December 13, 2019
Namiah Miller is one of 21 African American students out of 2,556 enrolled at San Juan Hills. Though he feels connected with the other African American kids, he does not feel as though he has a community at school.
“I don’t feel like there’s really a big community at San Juan. There are clubs like Queer Alliance that are a set things, a community for people to be a part of, and I don’t think that’s a thing that this school,” said Miller. “Maybe there’s just not enough black people, but I don’t think there’s a community.”

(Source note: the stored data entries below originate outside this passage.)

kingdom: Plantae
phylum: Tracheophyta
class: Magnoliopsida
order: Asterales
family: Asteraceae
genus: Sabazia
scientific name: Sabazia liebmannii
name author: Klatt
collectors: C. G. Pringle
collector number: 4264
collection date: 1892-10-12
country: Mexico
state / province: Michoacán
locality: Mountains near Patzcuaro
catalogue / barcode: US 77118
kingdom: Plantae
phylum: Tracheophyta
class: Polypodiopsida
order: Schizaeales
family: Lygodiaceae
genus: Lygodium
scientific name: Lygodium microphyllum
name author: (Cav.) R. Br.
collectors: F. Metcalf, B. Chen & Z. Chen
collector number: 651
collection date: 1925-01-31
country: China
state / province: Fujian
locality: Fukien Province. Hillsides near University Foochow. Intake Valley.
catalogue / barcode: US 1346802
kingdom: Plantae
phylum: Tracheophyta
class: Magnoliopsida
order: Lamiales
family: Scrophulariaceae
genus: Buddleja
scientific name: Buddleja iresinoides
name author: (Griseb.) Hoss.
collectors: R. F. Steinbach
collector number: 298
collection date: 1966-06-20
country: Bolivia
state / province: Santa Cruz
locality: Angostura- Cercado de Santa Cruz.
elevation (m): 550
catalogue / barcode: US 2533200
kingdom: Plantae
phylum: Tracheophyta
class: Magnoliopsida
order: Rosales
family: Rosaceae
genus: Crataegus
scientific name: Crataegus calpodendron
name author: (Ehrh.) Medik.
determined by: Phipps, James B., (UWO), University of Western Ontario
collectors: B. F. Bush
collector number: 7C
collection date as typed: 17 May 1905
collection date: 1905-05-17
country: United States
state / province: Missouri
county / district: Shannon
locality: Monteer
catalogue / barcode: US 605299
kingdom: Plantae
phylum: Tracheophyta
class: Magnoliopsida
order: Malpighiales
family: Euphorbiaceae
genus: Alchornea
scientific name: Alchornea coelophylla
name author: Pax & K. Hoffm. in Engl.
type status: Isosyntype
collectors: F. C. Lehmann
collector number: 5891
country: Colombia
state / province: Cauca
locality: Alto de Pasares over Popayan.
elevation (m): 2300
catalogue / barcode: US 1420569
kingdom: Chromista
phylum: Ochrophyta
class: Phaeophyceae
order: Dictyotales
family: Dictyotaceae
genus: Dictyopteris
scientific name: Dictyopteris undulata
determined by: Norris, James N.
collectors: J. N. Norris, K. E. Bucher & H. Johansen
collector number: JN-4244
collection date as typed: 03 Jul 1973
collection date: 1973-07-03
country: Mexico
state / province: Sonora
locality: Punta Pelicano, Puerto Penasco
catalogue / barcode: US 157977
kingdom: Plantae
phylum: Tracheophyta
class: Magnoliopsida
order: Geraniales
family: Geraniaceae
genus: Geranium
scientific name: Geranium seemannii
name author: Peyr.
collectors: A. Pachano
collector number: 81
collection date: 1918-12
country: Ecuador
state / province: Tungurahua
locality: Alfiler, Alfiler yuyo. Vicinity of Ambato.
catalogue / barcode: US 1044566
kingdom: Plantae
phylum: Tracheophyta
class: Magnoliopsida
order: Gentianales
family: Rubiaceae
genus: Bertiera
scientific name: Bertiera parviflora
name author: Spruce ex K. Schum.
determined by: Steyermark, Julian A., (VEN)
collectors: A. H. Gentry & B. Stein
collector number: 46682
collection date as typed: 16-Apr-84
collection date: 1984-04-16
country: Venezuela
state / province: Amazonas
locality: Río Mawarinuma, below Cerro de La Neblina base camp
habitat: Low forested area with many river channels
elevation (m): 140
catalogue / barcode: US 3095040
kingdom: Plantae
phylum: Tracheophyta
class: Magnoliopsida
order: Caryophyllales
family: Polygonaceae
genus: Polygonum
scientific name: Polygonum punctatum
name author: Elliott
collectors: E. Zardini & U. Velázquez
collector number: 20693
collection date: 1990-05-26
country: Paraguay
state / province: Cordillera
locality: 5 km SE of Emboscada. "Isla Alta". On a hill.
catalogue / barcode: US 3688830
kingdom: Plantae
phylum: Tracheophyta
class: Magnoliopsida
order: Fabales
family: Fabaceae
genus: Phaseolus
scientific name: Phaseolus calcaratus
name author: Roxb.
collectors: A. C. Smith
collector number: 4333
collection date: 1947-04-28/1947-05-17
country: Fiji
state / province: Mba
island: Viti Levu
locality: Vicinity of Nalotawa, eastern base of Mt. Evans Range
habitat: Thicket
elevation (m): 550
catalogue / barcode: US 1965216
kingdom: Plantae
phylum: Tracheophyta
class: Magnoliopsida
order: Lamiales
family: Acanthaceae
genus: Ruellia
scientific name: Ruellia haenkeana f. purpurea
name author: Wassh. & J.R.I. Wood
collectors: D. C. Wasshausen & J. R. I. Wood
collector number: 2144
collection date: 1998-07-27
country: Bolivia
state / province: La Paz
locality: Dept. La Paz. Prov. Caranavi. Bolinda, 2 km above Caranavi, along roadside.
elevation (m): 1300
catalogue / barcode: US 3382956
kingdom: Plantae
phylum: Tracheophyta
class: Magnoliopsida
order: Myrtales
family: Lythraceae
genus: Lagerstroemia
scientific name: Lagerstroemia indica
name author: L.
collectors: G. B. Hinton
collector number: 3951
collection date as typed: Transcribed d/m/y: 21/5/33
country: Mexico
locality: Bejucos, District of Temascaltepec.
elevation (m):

Although Miller feels a lack of community in his race at school, he does not feel like an outsider at school when he sees the few African-American kids that are at SJHHS. He notices the lack of diversity, but he has not been made feel maliciously excluded. “I’m aware of the difference, but I don’t walk into school thinking ‘Oh my gosh, they’re gonna treat me horribly different than anyone else here’ because of it,” said Miller.
Miller believes African-American people are not celebrated often enough in their achievements. “Whenever I’m hearing big, important achievements about people making medical advancements or new research, I don’t hear a lot about black people being celebrated for doing those things,” said Miller. “I don’t hear about them in politics, or hear about when they set world records either, and I just don’t see a lot of representation of black people in those areas.”
In the media, specifically movies and TV shows, Miller sees improvement in black representation recently. Movies such as “Black Panther” and shows like “Blackish” represent black people in America, fading away from whitewashing in media.
At school, Miller wants to see SJHHS have a day or week celebrating African-American culture, to make himself and other black students feel more accepted.